O Sport se vangloria de ser o campeão legítimo, de jure, oficial e único de 1987 e acusa para quem quiser ouvir que o Flamengo desrespeitou o regulamento. Por mais que seja o campeão reconhecido pela CBF, o Sport em sua postura é demagógico. Muitos dos argumentos pró-Sport, inclusive aqueles manifestados pelo próprio clube, é de que a Copa União não era legítima, pois não incluía o vice-campeão (Guarani) e semifinalista (América-RJ) de 1986. Só que se esquece de dizer que se não fosse a criação da Copa União pelo Clube dos 13, o Sport teria disputado a segunda divisão, pois não ficou entre os 28 primeiro colocados de 1986, a não ser que conseguisse uma vaga via justiça comum ou desportiva.

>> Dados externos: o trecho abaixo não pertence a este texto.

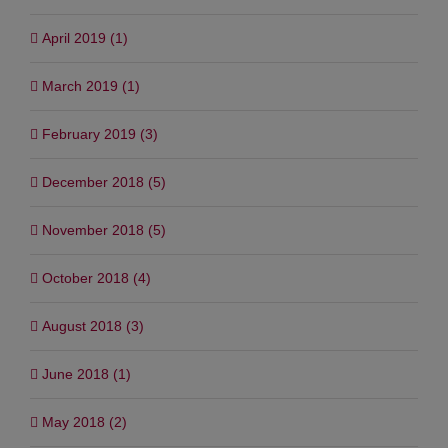
June 2019 (4)
April 2019 (1)
March 2019 (1)
February 2019 (3)
December 2018 (5)
November 2018 (5)
October 2018 (4)
August 2018 (3)
June 2018 (1)
May 2018 (2)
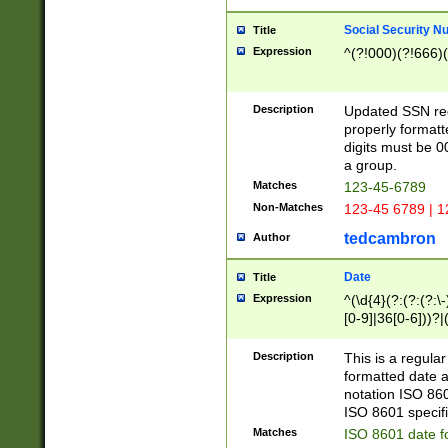
Social Security N
Title
Expression
^(?!000)(?!666)(
Description
Updated SSN rege
properly formatt
digits must be 0
a group.
Matches
123-45-6789
Non-Matches
123-45 6789 | 1
tedcambron
Author
Date
Title
Expression
^(\d{4}(?:(?:(?:\
[0-9]|36[0-6]))?|(
2]|0[1-9])(?:\-)?
9]|[1-4][0-9]5[0-
Description
This is a regula
(?:\-)?[1-7])?)?)
formatted date a
notation ISO 860
ISO 8601 specifi
Matches
ISO 8601 date f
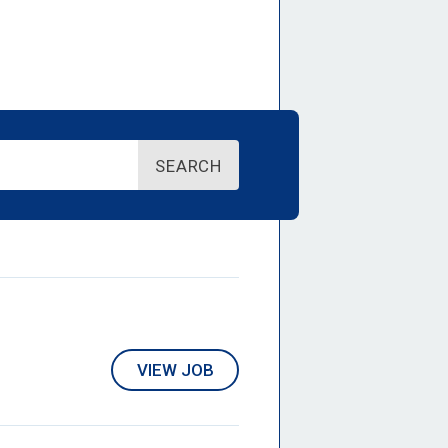
SEARCH
VIEW JOB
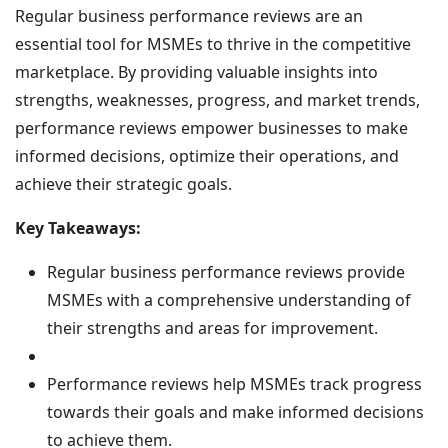
Regular business performance reviews are an
essential tool for MSMEs to thrive in the competitive
marketplace. By providing valuable insights into
strengths, weaknesses, progress, and market trends,
performance reviews empower businesses to make
informed decisions, optimize their operations, and
achieve their strategic goals.
Key Takeaways:
Regular business performance reviews provide
MSMEs with a comprehensive understanding of
their strengths and areas for improvement.
Performance reviews help MSMEs track progress
towards their goals and make informed decisions
to achieve them.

E para completar, o reconhecimento da CBF é manifestado via decisão jurídica comum. Ninguém que argumenta a favor do Sport contra a imoralidade do Clube dos 13 se atentou que o Sport não respeitou uma norma internacional da própria FIFA que não se deve recorrer à justiça comum nestes casos? Ou que a punição em casos como este deveria ser até de desfiliação do clube? Em 2009, o Sport ameaçou todo mundo que dissesse que o Flamengo era hexacampeão com processo e ficou na ameaça. Fazer isto quando seu time era rebaixado é um tanto ridículo, ainda mais que a Placar sempre publicou que o Flamengo era campeão de 1987 e nunca, aparentemente, foi processada pelo Sport. Sem contar que vários periódicos que disseram que o Flamengo se tornou hexacampeão naquele ano não foram processados. Quando a CBF resolveu reconhecer o Flamengo também como campeão de 1987, o Sport daí se mexeu na justiça. Sob certa ótica, me parece que o maior mérito do clube pernambucano é seu departamento jurídico, e seu maior troféu o acórdão de 1994 e não o troféu conquistado em campo contra o Guarani no início de 1988.

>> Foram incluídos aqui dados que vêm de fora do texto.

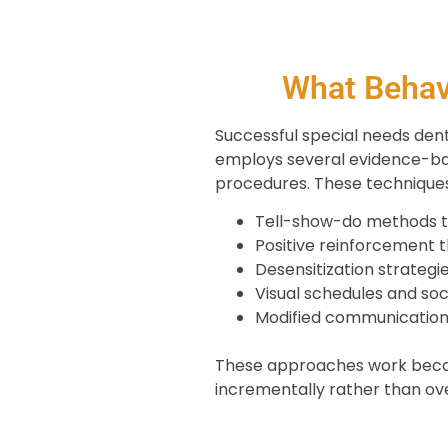
What Behav
Successful special needs denti
employs several evidence-ba
procedures. These techniques
Tell-show-do methods t
Positive reinforcement 
Desensitization strategie
Visual schedules and soc
Modified communication 
These approaches work becaus
incrementally rather than ov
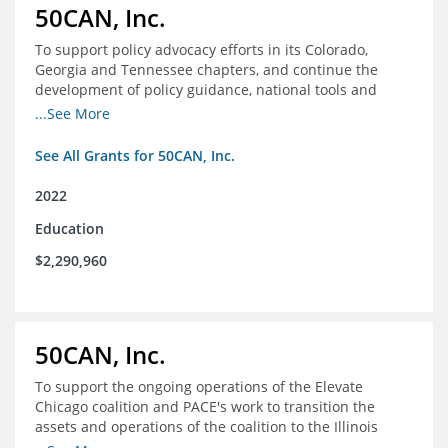
50CAN, Inc.
To support policy advocacy efforts in its Colorado,
Georgia and Tennessee chapters, and continue the
development of policy guidance, national tools and
communications efforts to serve its broader network
...See More
and the education reform movement more widely
See All Grants for 50CAN, Inc.
2022
Education
$2,290,960
50CAN, Inc.
To support the ongoing operations of the Elevate
Chicago coalition and PACE's work to transition the
assets and operations of the coalition to the Illinois
Network of Charter Schools (INCS) for future use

Se o Sport flerta com a demagogia, o São Paulo a abraça por completo. O time sob a liderança de Aidar foi o principal mentor do Clube dos 13. Aidar fez questão de entregar o troféu ao Flamengo em 1987 após derrotar o Internacional. E depois fez questão de se proclamar primeiro pentacampeão nacional e pleitear por definitivo a Taça das Bolinhas? Cadê a hombridade da diretoria são-paulina? Aidar parece ao menos coerente, e dispor do mínimo de vergonha, ao querer dividir o troféu com o Flamengo. Mas conforme mencionado, o Clube dos 13 foi tomado por interesses mesquinhos, e essa divisão não deve ocorrer.

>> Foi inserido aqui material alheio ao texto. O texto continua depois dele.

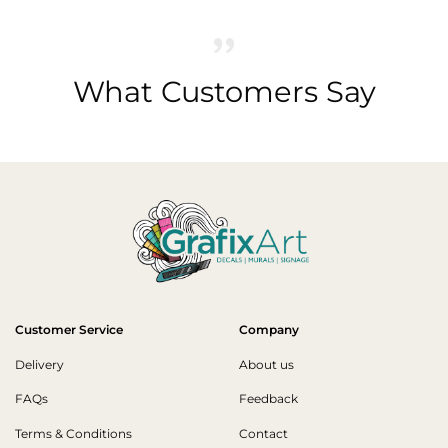
What Customers Say
Customer Service
Company
Delivery
About us
FAQs
Feedback
Terms & Conditions
Contact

A imprensa deu grande destaque à Copa União na época. Após a conquista do título da Copa União pelo Flamengo, vários órgãos da imprensa anunciaram o time como campeão, mas rapidamente abandonaram a posição. “Corneteiros” de carreira como Milton Neves adoram tripudiar encima do Flamengo, mas esquecem convenientemente de suas posições durante a Copa União em 1987. Procurar informações sobre o que houve realmente durante a Copa União resulta em inúmeras informações desencontradas e poucas balizadas por objetividade.

Voltando à pergunta inicial de quem é o campeão brasileiro de 1987, a resposta parece óbvia de que o Sport é o campeão do torneio organizado pela CBF. Afinal o time ganhou o quadrangular previsto no regulamento da CBF e recebeu o troféu previsto pela entidade. A CBF é soberana para definir o campeão dos torneios que organiza. Ressalta-se só que neste caso isso é feito sob decisão jurídica. O que me faz indagar é o que diabo de investigação a CBF pretendeu fazer em 2007 do real campeão brasileiro se na verdade não podia ser proclamar o Flamengo sob ameaça de punição jurídica?

O Flamengo é também campeão nacional de 1987. Ganhou um torneio concebido, organizado e promovido pela entidade que ajudou a criar, que contou com a participação de vários times importantes. O título do Flamengo foi reconhecido por estes participantes logo em seguida. O casuísmo e a amnésia seletiva dos demais membros do Clube dos 13 não tiram este reconhecimento dado em 1987 ao Flamengo. O único detalhe que o Flamengo esquece é que esse título não é o da organização afiliada à FIFA, e sim de outra entidade. Os erros estratégicos é que fazem com que esta conquista seja contestada e time seja conhecido como o campeão do asterisco.